By all accounts, it should have been a miserable existence at N.C. State. Four times he faced having several of his players arrested. Then there were two straight 3-8 seasons. In 1996, he lost by 29 to East Carolina in the first game between the two schools in five years. It was a running joke for him that he didn’t have paper for the copier. N.C. State had shortchanged the football team financially. But he left N.C. State with the same smile he had when he arrived.

“I can’t say I enjoyed all phases,” he says. “I like the pressure, the stress. I liked the leadership role it provides for you.”

He was fired at the end of a season that started with a win at Texas and included a win over Clemson, a team he beat seven times in the 14 years he was on staff at N.C. State. He was six inches away from saving his job when Chris Coleman was caught at the goal line by North Carolina’s Errol Hood and finished off by David Bomar.

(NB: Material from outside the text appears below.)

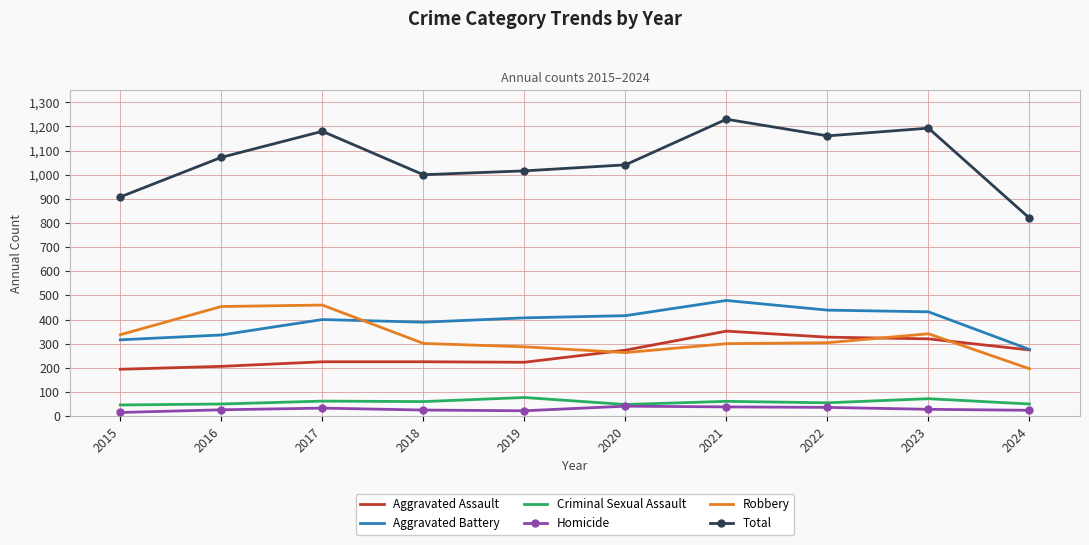

The Aggravated Assault series shows 127 at 2018. True or false?

False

After a year at North Carolina as offensive coordinator for Torbush, he was out of a job again.

Life goes on.

So, here he is at Clemson as Bowden’s quarterbacks coach. Still smiles when he thinks about the past. Some say he lacks the intensity he needs to be a head coach. He says he doesn't want to walk around with a scowl on his face.

He’s not at Clemson to put his life back together. He’s getting on with his life, which involves much more than football. He’s a family man who would schedule meetings at N.C. State so his coaches could eat supper at home.

He’s at Clemson to teach quarterbacks, maybe open up some recruiting doors in North Carolina. He’ll also take time to use his camera every chance he gets. He would have been out taking pictures after a recent snow at Clemson if the snow hadn’t melted before practice finished.

“Being a head coach is not something that gnaws at me every night,” he says. “If the right opportunity comes along, I’ll take it, but I’m not going to take a head coaching job just to take a head coaching job. That’s why taking the quarterback job here was great. It’s a great opportunity for me. It’s a good group of people to work with in a great place.”

The way he figures, he’s a pretty lucky guy.